At first, Google+ looks like a shameless Facebook duplicate. There's a place for you to make Posts (your thoughts and news, like Facebook's Wall); there's a Stream (an endless scrolling page of your friends' posts, like Facebook's News Feed); and even a little +1 button (a clone of Facebook's Like button), which may be where Google+ gets its peculiar name. But there's one towering, brilliant difference:

Circles. On Google+, you put the people of your life's different social circles into — well, into Circles. That is, groups. Categories. Google starts you off with empty circles called Friends, Acquaintances, Family and Following (people you don't know, but want to follow, as you would on Twitter). It's a piece of cake to add new ones. They can be tiny circles ("Granny and Gramps") or big ones ("Family Tree"), organisation-based ("Fantasy League Buddies") or arbitrary ("Annoying People").
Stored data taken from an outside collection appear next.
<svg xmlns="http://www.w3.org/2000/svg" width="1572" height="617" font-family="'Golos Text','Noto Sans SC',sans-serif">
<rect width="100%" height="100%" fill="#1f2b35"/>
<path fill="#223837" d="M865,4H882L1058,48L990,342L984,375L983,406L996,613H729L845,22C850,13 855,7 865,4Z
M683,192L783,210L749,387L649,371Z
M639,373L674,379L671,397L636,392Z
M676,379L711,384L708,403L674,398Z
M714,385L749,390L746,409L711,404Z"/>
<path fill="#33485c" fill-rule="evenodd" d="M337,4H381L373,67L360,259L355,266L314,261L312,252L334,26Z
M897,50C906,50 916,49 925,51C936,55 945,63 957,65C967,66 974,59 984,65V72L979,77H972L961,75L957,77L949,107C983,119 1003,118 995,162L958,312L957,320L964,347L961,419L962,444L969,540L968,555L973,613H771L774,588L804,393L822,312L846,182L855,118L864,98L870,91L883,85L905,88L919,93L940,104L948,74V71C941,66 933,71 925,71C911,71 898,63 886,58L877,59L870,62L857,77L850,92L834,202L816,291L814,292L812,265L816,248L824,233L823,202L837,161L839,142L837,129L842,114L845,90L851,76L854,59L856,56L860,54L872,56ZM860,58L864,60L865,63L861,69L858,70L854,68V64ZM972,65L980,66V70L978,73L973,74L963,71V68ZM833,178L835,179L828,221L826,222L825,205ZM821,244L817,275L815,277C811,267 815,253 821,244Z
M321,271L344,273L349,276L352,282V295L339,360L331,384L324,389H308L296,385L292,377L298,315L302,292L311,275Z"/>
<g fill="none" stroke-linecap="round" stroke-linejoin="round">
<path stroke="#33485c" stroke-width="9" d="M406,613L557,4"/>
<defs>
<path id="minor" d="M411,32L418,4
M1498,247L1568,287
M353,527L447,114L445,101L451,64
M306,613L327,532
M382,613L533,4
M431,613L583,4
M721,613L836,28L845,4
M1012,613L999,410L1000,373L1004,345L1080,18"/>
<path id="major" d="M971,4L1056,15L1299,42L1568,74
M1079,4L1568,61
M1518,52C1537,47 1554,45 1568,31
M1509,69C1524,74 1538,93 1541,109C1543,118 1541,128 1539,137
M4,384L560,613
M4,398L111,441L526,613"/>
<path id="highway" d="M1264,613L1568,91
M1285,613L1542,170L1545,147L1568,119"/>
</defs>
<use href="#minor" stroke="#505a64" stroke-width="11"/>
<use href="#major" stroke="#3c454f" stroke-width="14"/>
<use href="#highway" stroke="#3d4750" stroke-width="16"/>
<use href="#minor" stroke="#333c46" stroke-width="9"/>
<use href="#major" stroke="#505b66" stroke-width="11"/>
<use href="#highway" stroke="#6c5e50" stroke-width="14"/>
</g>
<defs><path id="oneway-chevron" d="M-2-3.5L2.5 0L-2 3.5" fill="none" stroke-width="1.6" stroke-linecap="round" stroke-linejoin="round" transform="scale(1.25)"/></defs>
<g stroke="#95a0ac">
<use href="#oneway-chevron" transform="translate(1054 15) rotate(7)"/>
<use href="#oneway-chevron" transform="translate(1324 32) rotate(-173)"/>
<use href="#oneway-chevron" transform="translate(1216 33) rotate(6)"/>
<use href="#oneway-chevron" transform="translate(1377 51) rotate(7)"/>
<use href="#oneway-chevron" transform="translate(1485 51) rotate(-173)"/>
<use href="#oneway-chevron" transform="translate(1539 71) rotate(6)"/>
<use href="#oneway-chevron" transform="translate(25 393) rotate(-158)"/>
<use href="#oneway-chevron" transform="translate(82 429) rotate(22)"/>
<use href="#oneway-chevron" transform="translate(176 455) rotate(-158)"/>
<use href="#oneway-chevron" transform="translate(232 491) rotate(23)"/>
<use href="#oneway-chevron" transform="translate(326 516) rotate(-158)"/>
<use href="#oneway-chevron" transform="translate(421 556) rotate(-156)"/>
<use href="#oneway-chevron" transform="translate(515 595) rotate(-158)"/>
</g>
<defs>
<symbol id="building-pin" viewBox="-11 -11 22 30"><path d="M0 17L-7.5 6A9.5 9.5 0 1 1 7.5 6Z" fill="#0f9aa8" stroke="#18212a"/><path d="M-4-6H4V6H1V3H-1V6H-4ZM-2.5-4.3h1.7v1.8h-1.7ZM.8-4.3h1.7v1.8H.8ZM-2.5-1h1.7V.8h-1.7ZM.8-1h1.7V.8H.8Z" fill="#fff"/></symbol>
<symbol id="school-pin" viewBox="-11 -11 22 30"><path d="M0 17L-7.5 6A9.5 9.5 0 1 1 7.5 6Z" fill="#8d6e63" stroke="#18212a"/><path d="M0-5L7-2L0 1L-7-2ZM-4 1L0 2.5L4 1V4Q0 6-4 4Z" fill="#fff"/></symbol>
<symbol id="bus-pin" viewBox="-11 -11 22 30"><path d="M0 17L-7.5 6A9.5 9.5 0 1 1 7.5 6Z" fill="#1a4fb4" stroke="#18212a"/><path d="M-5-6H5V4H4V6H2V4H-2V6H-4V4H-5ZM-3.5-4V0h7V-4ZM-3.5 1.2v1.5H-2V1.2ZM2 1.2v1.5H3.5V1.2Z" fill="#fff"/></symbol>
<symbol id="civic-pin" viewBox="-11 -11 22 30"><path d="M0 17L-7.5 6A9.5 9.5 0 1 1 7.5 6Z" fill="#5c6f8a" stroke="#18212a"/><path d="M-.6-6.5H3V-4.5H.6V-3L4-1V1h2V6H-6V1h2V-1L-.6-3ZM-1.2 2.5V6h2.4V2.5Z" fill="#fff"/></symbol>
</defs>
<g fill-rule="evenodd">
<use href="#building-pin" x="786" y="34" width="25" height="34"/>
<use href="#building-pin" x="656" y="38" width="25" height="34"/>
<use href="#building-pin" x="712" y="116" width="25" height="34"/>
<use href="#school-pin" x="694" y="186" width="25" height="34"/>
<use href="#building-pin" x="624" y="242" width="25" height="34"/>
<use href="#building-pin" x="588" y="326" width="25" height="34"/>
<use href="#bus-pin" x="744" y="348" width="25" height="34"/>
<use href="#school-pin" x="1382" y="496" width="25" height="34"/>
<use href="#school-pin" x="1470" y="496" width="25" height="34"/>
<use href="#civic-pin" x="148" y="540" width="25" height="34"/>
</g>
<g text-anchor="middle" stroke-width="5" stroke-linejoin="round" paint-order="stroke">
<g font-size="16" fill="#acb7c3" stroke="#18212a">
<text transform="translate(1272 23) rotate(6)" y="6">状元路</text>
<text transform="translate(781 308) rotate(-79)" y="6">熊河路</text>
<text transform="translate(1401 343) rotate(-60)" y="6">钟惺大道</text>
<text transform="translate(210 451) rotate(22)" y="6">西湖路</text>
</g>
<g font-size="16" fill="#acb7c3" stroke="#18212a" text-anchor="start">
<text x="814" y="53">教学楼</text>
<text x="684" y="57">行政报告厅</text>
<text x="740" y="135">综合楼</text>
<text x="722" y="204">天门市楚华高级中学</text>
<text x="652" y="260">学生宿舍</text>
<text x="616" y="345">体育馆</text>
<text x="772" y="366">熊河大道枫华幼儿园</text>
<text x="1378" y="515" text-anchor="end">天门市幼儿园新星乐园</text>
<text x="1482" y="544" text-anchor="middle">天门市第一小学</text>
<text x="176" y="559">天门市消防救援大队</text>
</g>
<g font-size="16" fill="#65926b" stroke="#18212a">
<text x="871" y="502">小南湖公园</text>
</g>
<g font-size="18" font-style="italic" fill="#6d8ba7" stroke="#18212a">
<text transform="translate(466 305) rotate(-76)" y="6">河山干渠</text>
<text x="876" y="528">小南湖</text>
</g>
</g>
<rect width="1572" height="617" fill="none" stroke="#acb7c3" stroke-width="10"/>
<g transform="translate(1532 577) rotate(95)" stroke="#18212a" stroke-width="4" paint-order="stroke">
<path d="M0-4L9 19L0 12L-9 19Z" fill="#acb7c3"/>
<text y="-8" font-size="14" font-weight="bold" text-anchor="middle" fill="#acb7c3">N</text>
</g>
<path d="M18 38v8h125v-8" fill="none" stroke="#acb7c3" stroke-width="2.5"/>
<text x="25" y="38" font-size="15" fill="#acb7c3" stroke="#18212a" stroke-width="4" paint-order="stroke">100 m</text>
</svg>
Creating them is a blast: an array of tiles represents your online acquaintances, which it assembles from Gmail and other accounts. You drag each into an on-screen circle, where they tumble into place. You can drag a person into more than one circle. The lucky encircled friend will know that you've added him or her to a circle, but not which one, thank heaven. From now on, every time you share something — a news item, a thought, a photo, a chat invitation —you can specify exactly which Circles receive it.